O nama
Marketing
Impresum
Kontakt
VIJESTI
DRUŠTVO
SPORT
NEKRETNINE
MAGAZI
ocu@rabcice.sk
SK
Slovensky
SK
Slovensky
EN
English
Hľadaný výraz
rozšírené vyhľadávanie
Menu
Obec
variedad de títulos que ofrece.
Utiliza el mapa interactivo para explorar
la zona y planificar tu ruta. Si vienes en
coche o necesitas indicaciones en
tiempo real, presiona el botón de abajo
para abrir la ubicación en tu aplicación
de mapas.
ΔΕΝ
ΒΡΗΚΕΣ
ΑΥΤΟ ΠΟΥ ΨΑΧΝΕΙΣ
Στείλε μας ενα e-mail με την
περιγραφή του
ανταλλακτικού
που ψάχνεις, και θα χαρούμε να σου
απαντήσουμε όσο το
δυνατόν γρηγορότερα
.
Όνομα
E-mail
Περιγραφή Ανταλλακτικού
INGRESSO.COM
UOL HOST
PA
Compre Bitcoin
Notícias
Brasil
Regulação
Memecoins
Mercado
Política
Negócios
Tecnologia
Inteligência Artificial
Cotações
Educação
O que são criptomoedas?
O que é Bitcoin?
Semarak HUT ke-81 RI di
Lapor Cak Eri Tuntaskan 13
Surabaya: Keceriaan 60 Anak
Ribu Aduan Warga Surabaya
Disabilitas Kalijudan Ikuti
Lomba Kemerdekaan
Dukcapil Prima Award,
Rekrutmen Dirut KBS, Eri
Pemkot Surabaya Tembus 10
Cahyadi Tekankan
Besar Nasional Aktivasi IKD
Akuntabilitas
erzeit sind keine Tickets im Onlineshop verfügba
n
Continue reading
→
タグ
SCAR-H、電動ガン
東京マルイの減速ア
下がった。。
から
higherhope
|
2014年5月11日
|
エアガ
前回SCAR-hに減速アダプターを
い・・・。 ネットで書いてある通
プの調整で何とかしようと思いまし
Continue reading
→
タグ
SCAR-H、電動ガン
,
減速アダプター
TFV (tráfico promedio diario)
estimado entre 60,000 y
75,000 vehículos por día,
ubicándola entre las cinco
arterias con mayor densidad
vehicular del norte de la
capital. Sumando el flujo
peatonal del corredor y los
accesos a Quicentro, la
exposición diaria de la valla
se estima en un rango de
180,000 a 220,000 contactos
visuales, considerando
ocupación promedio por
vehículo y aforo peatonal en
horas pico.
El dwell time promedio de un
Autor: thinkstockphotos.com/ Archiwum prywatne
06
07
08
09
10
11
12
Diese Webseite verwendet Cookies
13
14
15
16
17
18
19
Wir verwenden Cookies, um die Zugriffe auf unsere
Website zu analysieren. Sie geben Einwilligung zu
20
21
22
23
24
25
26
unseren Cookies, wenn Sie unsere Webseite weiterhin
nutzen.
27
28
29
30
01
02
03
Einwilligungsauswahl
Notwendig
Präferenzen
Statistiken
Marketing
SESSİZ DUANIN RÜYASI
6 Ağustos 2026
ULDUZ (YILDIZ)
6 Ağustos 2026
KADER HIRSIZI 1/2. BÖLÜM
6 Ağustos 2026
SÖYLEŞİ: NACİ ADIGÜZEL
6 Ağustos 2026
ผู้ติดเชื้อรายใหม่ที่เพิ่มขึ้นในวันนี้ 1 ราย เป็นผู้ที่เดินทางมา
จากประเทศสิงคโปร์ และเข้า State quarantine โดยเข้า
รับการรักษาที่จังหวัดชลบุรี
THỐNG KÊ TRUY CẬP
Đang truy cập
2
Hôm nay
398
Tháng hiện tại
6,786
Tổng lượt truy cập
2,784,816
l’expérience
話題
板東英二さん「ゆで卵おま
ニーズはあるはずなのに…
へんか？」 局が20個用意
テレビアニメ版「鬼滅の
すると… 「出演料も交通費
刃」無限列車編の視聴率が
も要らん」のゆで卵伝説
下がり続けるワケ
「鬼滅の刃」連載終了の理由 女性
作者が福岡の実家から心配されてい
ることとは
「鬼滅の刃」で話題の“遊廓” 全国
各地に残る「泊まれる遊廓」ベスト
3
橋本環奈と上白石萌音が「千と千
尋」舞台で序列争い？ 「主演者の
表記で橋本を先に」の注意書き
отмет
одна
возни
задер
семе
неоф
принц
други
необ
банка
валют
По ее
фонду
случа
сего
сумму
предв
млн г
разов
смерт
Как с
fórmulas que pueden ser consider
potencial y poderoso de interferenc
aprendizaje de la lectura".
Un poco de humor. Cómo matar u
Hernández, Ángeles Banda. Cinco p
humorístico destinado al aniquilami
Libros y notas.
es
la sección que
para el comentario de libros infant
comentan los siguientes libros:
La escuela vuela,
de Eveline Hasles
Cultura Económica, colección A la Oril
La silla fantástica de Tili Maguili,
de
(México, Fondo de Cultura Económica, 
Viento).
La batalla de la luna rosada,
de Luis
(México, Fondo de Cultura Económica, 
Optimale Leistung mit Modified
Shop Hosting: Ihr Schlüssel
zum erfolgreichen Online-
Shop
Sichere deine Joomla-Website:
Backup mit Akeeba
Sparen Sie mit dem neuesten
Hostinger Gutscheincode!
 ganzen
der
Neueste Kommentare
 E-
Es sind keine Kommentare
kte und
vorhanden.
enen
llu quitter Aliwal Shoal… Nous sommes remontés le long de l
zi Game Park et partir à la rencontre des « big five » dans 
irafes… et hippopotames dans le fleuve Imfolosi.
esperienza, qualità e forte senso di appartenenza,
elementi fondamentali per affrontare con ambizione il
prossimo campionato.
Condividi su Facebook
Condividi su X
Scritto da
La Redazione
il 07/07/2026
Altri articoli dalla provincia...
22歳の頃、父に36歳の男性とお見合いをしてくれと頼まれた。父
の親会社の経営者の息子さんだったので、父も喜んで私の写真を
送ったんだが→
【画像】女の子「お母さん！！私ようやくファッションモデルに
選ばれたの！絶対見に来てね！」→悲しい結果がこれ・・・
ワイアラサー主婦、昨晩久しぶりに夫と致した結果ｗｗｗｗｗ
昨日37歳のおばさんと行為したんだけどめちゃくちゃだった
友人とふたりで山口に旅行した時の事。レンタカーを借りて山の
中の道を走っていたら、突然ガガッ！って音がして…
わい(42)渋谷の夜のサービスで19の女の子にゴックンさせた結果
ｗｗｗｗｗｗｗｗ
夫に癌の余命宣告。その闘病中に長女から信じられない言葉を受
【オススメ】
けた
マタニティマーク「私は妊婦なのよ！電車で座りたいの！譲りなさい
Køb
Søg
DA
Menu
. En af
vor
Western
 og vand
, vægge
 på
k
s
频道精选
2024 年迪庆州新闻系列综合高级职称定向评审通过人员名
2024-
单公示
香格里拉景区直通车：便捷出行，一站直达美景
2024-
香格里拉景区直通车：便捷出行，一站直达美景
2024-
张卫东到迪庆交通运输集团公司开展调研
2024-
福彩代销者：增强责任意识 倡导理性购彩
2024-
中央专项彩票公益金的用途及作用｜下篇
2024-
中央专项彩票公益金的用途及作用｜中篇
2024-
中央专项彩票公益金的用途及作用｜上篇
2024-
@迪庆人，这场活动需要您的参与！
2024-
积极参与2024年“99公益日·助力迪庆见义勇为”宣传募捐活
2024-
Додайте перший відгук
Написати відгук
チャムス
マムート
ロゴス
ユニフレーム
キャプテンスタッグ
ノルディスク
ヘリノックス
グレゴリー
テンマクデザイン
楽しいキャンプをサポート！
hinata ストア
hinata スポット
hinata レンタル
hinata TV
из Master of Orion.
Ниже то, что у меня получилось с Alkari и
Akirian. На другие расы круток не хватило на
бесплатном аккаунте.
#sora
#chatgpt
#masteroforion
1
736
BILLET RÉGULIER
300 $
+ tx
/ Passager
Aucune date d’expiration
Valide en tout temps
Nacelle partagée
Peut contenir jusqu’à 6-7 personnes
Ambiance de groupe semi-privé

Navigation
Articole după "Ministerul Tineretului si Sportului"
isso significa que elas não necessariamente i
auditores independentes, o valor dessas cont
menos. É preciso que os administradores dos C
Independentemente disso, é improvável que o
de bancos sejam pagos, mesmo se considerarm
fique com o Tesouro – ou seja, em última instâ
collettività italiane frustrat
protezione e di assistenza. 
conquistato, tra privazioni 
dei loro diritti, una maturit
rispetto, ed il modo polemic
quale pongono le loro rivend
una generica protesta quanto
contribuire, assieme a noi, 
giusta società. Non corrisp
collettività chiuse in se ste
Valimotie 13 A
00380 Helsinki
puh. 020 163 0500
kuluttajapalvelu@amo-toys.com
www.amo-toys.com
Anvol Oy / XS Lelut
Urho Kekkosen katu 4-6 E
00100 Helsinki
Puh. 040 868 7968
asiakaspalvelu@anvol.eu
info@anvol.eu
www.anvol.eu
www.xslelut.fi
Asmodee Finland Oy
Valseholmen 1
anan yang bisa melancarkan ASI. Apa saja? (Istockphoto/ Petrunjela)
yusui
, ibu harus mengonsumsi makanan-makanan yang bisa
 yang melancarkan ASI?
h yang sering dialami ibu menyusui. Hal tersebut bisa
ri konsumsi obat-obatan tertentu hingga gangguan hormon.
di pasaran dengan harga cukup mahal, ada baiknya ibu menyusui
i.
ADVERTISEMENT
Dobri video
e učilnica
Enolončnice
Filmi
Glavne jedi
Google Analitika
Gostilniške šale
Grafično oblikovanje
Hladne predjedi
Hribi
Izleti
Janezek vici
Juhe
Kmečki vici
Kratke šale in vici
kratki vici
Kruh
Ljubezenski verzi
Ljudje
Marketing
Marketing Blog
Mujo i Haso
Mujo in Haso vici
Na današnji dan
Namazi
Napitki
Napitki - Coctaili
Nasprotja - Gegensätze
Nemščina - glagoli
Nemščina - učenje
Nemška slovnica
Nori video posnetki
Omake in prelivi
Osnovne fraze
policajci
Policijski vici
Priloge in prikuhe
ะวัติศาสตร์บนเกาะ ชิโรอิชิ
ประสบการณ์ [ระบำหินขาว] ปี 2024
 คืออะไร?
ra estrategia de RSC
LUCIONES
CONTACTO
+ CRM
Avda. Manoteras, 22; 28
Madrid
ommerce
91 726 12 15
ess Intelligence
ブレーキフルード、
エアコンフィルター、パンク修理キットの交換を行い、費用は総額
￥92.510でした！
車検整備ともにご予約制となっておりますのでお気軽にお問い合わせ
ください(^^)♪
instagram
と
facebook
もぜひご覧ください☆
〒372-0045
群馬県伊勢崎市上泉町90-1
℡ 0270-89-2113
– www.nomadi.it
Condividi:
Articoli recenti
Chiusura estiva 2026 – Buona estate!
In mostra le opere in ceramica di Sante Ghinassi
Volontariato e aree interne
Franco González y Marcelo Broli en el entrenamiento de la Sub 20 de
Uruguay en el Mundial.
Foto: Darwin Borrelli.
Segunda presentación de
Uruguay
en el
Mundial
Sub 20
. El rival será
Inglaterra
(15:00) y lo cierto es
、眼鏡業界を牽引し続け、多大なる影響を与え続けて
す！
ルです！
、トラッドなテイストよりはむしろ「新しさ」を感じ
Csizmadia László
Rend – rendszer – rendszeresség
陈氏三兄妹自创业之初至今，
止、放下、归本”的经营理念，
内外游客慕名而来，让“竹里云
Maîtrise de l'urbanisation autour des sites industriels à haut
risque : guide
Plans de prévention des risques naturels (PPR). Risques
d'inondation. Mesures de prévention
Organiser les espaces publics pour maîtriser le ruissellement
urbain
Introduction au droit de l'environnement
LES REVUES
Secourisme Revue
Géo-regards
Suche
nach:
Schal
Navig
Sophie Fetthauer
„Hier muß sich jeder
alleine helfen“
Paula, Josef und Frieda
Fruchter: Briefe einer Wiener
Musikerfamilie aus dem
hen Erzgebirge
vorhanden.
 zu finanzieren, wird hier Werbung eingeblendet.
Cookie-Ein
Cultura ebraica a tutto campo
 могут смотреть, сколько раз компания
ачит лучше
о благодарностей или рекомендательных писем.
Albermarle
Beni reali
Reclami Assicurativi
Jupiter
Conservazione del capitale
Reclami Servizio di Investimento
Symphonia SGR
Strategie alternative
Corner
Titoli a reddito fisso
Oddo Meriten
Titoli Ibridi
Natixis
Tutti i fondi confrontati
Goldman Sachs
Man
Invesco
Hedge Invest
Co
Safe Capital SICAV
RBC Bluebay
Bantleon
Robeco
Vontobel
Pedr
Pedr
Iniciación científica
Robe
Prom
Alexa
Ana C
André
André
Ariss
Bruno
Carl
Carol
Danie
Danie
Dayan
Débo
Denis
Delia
+++
> _Request_: Taking the entries above, print exactly the lines starting at the line with "Na današnji dan" and ending at the line with "In mostra le", both included.

> _Result for this task_:
Na današnji dan
Namazi
Napitki
Napitki - Coctaili
Nasprotja - Gegensätze
Nemščina - glagoli
Nemščina - učenje
Nemška slovnica
Nori video posnetki
Omake in prelivi
Osnovne fraze
policajci
Policijski vici
Priloge in prikuhe
ะวัติศาสตร์บนเกาะ ชิโรอิชิ
ประสบการณ์ [ระบำหินขาว] ปี 2024
 คืออะไร?
ra estrategia de RSC
LUCIONES
CONTACTO
+ CRM
Avda. Manoteras, 22; 28
Madrid
ommerce
91 726 12 15
ess Intelligence
ブレーキフルード、
エアコンフィルター、パンク修理キットの交換を行い、費用は総額
￥92.510でした！
車検整備ともにご予約制となっておりますのでお気軽にお問い合わせ
ください(^^)♪
instagram
と
facebook
もぜひご覧ください☆
〒372-0045
群馬県伊勢崎市上泉町90-1
℡ 0270-89-2113
– www.nomadi.it
Condividi:
Articoli recenti
Chiusura estiva 2026 – Buona estate!
In mostra le opere in ceramica di Sante Ghinassi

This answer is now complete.